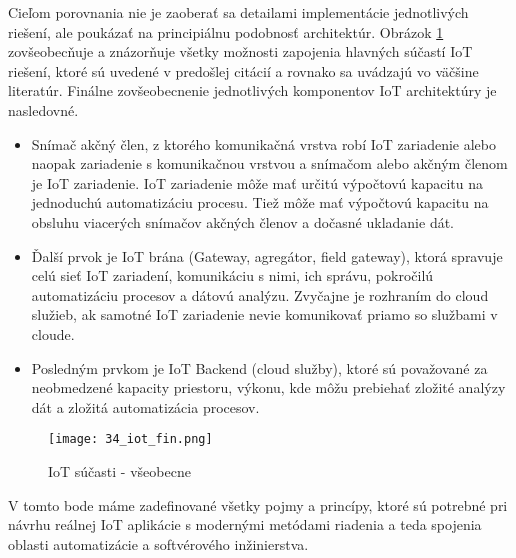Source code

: Cieľom porovnania nie je zaoberať sa detailami implementácie jednotlivých riešení, ale poukázať na principiálnu podobnosť architektúr. Obrázok \ref{34_iot_fin} zovšeobecňuje a znázorňuje všetky možnosti zapojenia hlavných súčastí IoT riešení, ktoré sú uvedené v predošlej citácií a rovnako sa uvádzajú vo väčšine literatúr. Finálne zovšeobecnenie jednotlivých komponentov IoT architektúry je nasledovné. 
\begin{itemize}
\item Snímač akčný člen, z ktorého komunikačná vrstva robí IoT zariadenie alebo naopak zariadenie s komunikačnou vrstvou a snímačom alebo akčným členom je IoT zariadenie. IoT zariadenie môže mať určitú výpočtovú kapacitu na jednoduchú automatizáciu procesu. Tiež môže mať výpočtovú kapacitu na obsluhu viacerých snímačov akčných členov a dočasné ukladanie dát. 
\item Ďalší prvok je IoT brána (Gateway, agregátor, field gateway), ktorá spravuje celú sieť IoT zariadení, komunikáciu s nimi, ich správu, pokročilú automatizáciu procesov a dátovú analýzu. Zvyčajne je rozhraním do cloud služieb, ak samotné IoT zariadenie nevie komunikovať priamo so službami v cloude. 
\item Posledným prvkom je IoT Backend (cloud služby), ktoré sú považované za neobmedzené kapacity priestoru, výkonu, kde môžu prebiehať zložité analýzy dát a zložitá automatizácia procesov.
\end{itemize}
\begin{figure}[!htbp]
\centering
\texttt{[image: 34\_iot\_fin.png]}
\caption{IoT súčasti - všeobecne\cite{IOT23}}
\label{34_iot_fin}
\end{figure} 

V tomto bode máme zadefinované všetky pojmy a princípy, ktoré sú potrebné pri návrhu reálnej IoT aplikácie s modernými metódami riadenia a teda spojenia oblasti automatizácie a softvérového inžinierstva. 


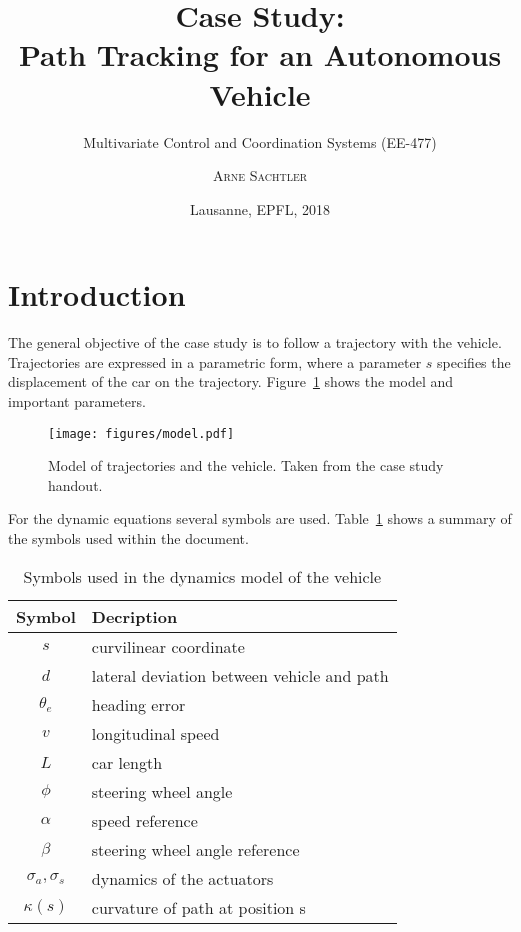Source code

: \documentclass{scrartcl}
\title{Case Study:\\Path Tracking for an Autonomous Vehicle}
\subtitle{Multivariate Control and Coordination Systems (EE-477)}
\author{\textsc{Arne Sachtler}}
\date{Lausanne, EPFL, 2018}
\begin{document}
\maketitle
\tableofcontents

\setcounter{section}{-1}
\section{Introduction}
The general objective of the case study is to follow a trajectory with the vehicle.
Trajectories are expressed in a parametric form, where a parameter $s$ specifies the displacement of the car on the trajectory.
Figure~\ref{fig:vehicle_model} shows the model and important parameters.
\begin{figure}[h]
	\centering
	\texttt{[image: figures/model.pdf]}
	\caption{Model of trajectories and the vehicle. Taken from the case study handout.}
	\label{fig:vehicle_model}
\end{figure}
For the dynamic equations several symbols are used. 
Table~\ref{tab:symbols} shows a summary of the symbols used within the document.
\begin{table}[h]
	\centering
	\begin{tabular}{c|l}
	\hline
	\hline
	\textbf{Symbol} & \textbf{Decription}\\
	\hline
		 $s$ & curvilinear coordinate\\
		 $d$ & lateral deviation between vehicle and path\\
		 $\theta_e$ & heading error\\
		 $v$ & longitudinal speed\\
		 $L$ & car length\\
		 $\phi$ & steering wheel angle\\
		 $\alpha$ & speed reference\\
		 $\beta$ & steering wheel angle reference\\
		 $\sigma_a, \sigma_s$ & dynamics of the actuators\\
		 $\kappa(s)$ & curvature of path at position s\\
	\hline
	\hline
	\end{tabular}
	\caption{Symbols used in the dynamics model of the vehicle}
	\label{tab:symbols}
\end{table}
\end{document}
□ □ □
[What needs to be done]:
Above are the records; reproduce them exactly and leave out the pictures.

[Result below]:
Source code

: Cieľom porovnania nie je zaoberať sa detailami implementácie jednotlivých riešení, ale poukázať na principiálnu podobnosť architektúr. Obrázok \ref{34_iot_fin} zovšeobecňuje a znázorňuje všetky možnosti zapojenia hlavných súčastí IoT riešení, ktoré sú uvedené v predošlej citácií a rovnako sa uvádzajú vo väčšine literatúr. Finálne zovšeobecnenie jednotlivých komponentov IoT architektúry je nasledovné. 
\begin{itemize}
\item Snímač akčný člen, z ktorého komunikačná vrstva robí IoT zariadenie alebo naopak zariadenie s komunikačnou vrstvou a snímačom alebo akčným členom je IoT zariadenie. IoT zariadenie môže mať určitú výpočtovú kapacitu na jednoduchú automatizáciu procesu. Tiež môže mať výpočtovú kapacitu na obsluhu viacerých snímačov akčných členov a dočasné ukladanie dát. 
\item Ďalší prvok je IoT brána (Gateway, agregátor, field gateway), ktorá spravuje celú sieť IoT zariadení, komunikáciu s nimi, ich správu, pokročilú automatizáciu procesov a dátovú analýzu. Zvyčajne je rozhraním do cloud služieb, ak samotné IoT zariadenie nevie komunikovať priamo so službami v cloude. 
\item Posledným prvkom je IoT Backend (cloud služby), ktoré sú považované za neobmedzené kapacity priestoru, výkonu, kde môžu prebiehať zložité analýzy dát a zložitá automatizácia procesov.
\end{itemize}
\begin{figure}[!htbp]
\centering
\texttt{[image: 34\_iot\_fin.png]}
\caption{IoT súčasti - všeobecne\cite{IOT23}}
\label{34_iot_fin}
\end{figure} 

V tomto bode máme zadefinované všetky pojmy a princípy, ktoré sú potrebné pri návrhu reálnej IoT aplikácie s modernými metódami riadenia a teda spojenia oblasti automatizácie a softvérového inžinierstva. 


Source code

: \documentclass{scrartcl}
\title{Case Study:\\Path Tracking for an Autonomous Vehicle}
\subtitle{Multivariate Control and Coordination Systems (EE-477)}
\author{\textsc{Arne Sachtler}}
\date{Lausanne, EPFL, 2018}
\begin{document}
\maketitle
\tableofcontents

\setcounter{section}{-1}
\section{Introduction}
The general objective of the case study is to follow a trajectory with the vehicle.
Trajectories are expressed in a parametric form, where a parameter $s$ specifies the displacement of the car on the trajectory.
Figure~\ref{fig:vehicle_model} shows the model and important parameters.
\begin{figure}[h]
	\centering
	\texttt{[image: figures/model.pdf]}
	\caption{Model of trajectories and the vehicle. Taken from the case study handout.}
	\label{fig:vehicle_model}
\end{figure}
For the dynamic equations several symbols are used. 
Table~\ref{tab:symbols} shows a summary of the symbols used within the document.
\begin{table}[h]
	\centering
	\begin{tabular}{c|l}
	\hline
	\hline
	\textbf{Symbol} & \textbf{Decription}\\
	\hline
		 $s$ & curvilinear coordinate\\
		 $d$ & lateral deviation between vehicle and path\\
		 $\theta_e$ & heading error\\
		 $v$ & longitudinal speed\\
		 $L$ & car length\\
		 $\phi$ & steering wheel angle\\
		 $\alpha$ & speed reference\\
		 $\beta$ & steering wheel angle reference\\
		 $\sigma_a, \sigma_s$ & dynamics of the actuators\\
		 $\kappa(s)$ & curvature of path at position s\\
	\hline
	\hline
	\end{tabular}
	\caption{Symbols used in the dynamics model of the vehicle}
	\label{tab:symbols}
\end{table}
\end{document}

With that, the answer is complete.